WHAT TO PRODUCE> Each record below should appear again exactly as written.

[[ SUPPLIED MATERIAL, beginning ]]

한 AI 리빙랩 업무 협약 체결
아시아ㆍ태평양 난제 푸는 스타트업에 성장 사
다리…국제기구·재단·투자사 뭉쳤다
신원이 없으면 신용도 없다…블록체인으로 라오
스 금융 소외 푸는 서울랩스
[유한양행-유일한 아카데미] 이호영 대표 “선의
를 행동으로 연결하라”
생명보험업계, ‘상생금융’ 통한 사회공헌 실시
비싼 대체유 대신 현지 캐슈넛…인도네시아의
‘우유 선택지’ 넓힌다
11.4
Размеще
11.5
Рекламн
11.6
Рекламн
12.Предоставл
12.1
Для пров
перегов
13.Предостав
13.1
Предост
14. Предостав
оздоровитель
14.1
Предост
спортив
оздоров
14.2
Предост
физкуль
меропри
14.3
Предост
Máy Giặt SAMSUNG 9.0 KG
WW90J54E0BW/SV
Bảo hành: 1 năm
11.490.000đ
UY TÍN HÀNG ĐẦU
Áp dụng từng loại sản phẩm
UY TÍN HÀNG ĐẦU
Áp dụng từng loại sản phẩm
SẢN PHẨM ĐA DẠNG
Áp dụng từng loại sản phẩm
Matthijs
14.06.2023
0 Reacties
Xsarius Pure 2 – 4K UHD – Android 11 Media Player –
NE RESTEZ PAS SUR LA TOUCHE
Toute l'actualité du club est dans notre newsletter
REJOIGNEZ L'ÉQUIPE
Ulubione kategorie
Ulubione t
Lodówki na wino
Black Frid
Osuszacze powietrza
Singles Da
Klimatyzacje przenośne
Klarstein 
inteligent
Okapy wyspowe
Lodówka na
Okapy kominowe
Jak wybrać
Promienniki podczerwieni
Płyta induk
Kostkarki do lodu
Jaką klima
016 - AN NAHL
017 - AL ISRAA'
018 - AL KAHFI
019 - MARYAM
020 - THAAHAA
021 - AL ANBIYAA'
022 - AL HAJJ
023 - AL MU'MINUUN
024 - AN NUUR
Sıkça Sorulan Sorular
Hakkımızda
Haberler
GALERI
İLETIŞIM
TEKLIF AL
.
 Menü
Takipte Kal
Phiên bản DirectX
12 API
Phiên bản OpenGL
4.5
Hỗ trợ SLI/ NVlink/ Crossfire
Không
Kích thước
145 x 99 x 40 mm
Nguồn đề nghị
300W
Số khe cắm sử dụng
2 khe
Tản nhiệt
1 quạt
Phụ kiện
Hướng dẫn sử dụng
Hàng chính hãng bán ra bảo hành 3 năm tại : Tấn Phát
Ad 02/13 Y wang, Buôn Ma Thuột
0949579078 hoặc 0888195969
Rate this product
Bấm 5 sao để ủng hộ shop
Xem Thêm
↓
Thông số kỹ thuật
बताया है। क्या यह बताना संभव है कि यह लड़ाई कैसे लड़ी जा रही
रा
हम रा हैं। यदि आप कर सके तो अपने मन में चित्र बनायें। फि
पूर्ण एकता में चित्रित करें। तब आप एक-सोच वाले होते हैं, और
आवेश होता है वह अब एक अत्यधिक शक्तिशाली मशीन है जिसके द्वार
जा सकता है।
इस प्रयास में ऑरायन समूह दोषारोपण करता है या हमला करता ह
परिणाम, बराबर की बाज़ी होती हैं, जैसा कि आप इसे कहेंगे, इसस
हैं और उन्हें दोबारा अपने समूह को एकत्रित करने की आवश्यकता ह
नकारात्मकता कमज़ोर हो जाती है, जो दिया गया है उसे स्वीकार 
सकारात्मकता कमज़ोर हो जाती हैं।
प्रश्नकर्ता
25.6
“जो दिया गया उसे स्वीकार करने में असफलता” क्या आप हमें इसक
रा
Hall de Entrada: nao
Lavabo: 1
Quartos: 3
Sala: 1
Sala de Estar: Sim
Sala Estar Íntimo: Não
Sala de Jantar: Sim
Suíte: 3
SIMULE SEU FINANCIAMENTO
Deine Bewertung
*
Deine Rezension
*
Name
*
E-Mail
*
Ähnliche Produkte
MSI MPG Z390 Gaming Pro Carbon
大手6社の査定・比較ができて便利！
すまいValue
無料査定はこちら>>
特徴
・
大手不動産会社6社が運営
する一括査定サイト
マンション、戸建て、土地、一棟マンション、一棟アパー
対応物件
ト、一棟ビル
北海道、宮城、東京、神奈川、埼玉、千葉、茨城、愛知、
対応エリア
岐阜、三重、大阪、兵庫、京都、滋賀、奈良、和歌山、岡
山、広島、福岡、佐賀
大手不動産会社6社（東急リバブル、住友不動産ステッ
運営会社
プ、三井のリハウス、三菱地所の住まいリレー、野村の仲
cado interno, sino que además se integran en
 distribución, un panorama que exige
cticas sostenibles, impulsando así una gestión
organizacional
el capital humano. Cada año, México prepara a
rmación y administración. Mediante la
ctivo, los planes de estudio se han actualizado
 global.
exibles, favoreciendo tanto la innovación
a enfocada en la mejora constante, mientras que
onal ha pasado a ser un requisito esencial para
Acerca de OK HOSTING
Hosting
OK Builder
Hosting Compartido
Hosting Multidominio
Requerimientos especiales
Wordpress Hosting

[[ SUPPLIED MATERIAL, end ]]

RESPONSE TO THE TASK>
한 AI 리빙랩 업무 협약 체결
아시아ㆍ태평양 난제 푸는 스타트업에 성장 사
다리…국제기구·재단·투자사 뭉쳤다
신원이 없으면 신용도 없다…블록체인으로 라오
스 금융 소외 푸는 서울랩스
[유한양행-유일한 아카데미] 이호영 대표 “선의
를 행동으로 연결하라”
생명보험업계, ‘상생금융’ 통한 사회공헌 실시
비싼 대체유 대신 현지 캐슈넛…인도네시아의
‘우유 선택지’ 넓힌다
11.4
Размеще
11.5
Рекламн
11.6
Рекламн
12.Предоставл
12.1
Для пров
перегов
13.Предостав
13.1
Предост
14. Предостав
оздоровитель
14.1
Предост
спортив
оздоров
14.2
Предост
физкуль
меропри
14.3
Предост
Máy Giặt SAMSUNG 9.0 KG
WW90J54E0BW/SV
Bảo hành: 1 năm
11.490.000đ
UY TÍN HÀNG ĐẦU
Áp dụng từng loại sản phẩm
UY TÍN HÀNG ĐẦU
Áp dụng từng loại sản phẩm
SẢN PHẨM ĐA DẠNG
Áp dụng từng loại sản phẩm
Matthijs
14.06.2023
0 Reacties
Xsarius Pure 2 – 4K UHD – Android 11 Media Player –
NE RESTEZ PAS SUR LA TOUCHE
Toute l'actualité du club est dans notre newsletter
REJOIGNEZ L'ÉQUIPE
Ulubione kategorie
Ulubione t
Lodówki na wino
Black Frid
Osuszacze powietrza
Singles Da
Klimatyzacje przenośne
Klarstein 
inteligent
Okapy wyspowe
Lodówka na
Okapy kominowe
Jak wybrać
Promienniki podczerwieni
Płyta induk
Kostkarki do lodu
Jaką klima
016 - AN NAHL
017 - AL ISRAA'
018 - AL KAHFI
019 - MARYAM
020 - THAAHAA
021 - AL ANBIYAA'
022 - AL HAJJ
023 - AL MU'MINUUN
024 - AN NUUR
Sıkça Sorulan Sorular
Hakkımızda
Haberler
GALERI
İLETIŞIM
TEKLIF AL
.
 Menü
Takipte Kal
Phiên bản DirectX
12 API
Phiên bản OpenGL
4.5
Hỗ trợ SLI/ NVlink/ Crossfire
Không
Kích thước
145 x 99 x 40 mm
Nguồn đề nghị
300W
Số khe cắm sử dụng
2 khe
Tản nhiệt
1 quạt
Phụ kiện
Hướng dẫn sử dụng
Hàng chính hãng bán ra bảo hành 3 năm tại : Tấn Phát
Ad 02/13 Y wang, Buôn Ma Thuột
0949579078 hoặc 0888195969
Rate this product
Bấm 5 sao để ủng hộ shop
Xem Thêm
↓
Thông số kỹ thuật
बताया है। क्या यह बताना संभव है कि यह लड़ाई कैसे लड़ी जा रही
रा
हम रा हैं। यदि आप कर सके तो अपने मन में चित्र बनायें। फि
पूर्ण एकता में चित्रित करें। तब आप एक-सोच वाले होते हैं, और
आवेश होता है वह अब एक अत्यधिक शक्तिशाली मशीन है जिसके द्वार
जा सकता है।
इस प्रयास में ऑरायन समूह दोषारोपण करता है या हमला करता ह
परिणाम, बराबर की बाज़ी होती हैं, जैसा कि आप इसे कहेंगे, इसस
हैं और उन्हें दोबारा अपने समूह को एकत्रित करने की आवश्यकता ह
नकारात्मकता कमज़ोर हो जाती है, जो दिया गया है उसे स्वीकार 
सकारात्मकता कमज़ोर हो जाती हैं।
प्रश्नकर्ता
25.6
“जो दिया गया उसे स्वीकार करने में असफलता” क्या आप हमें इसक
रा
Hall de Entrada: nao
Lavabo: 1
Quartos: 3
Sala: 1
Sala de Estar: Sim
Sala Estar Íntimo: Não
Sala de Jantar: Sim
Suíte: 3
SIMULE SEU FINANCIAMENTO
Deine Bewertung
*
Deine Rezension
*
Name
*
E-Mail
*
Ähnliche Produkte
MSI MPG Z390 Gaming Pro Carbon
大手6社の査定・比較ができて便利！
すまいValue
無料査定はこちら>>
特徴
・
大手不動産会社6社が運営
する一括査定サイト
マンション、戸建て、土地、一棟マンション、一棟アパー
対応物件
ト、一棟ビル
北海道、宮城、東京、神奈川、埼玉、千葉、茨城、愛知、
対応エリア
岐阜、三重、大阪、兵庫、京都、滋賀、奈良、和歌山、岡
山、広島、福岡、佐賀
大手不動産会社6社（東急リバブル、住友不動産ステッ
運営会社
プ、三井のリハウス、三菱地所の住まいリレー、野村の仲
cado interno, sino que además se integran en
 distribución, un panorama que exige
cticas sostenibles, impulsando así una gestión
organizacional
el capital humano. Cada año, México prepara a
rmación y administración. Mediante la
ctivo, los planes de estudio se han actualizado
 global.
exibles, favoreciendo tanto la innovación
a enfocada en la mejora constante, mientras que
onal ha pasado a ser un requisito esencial para
Acerca de OK HOSTING
Hosting
OK Builder
Hosting Compartido
Hosting Multidominio
Requerimientos especiales
Wordpress Hosting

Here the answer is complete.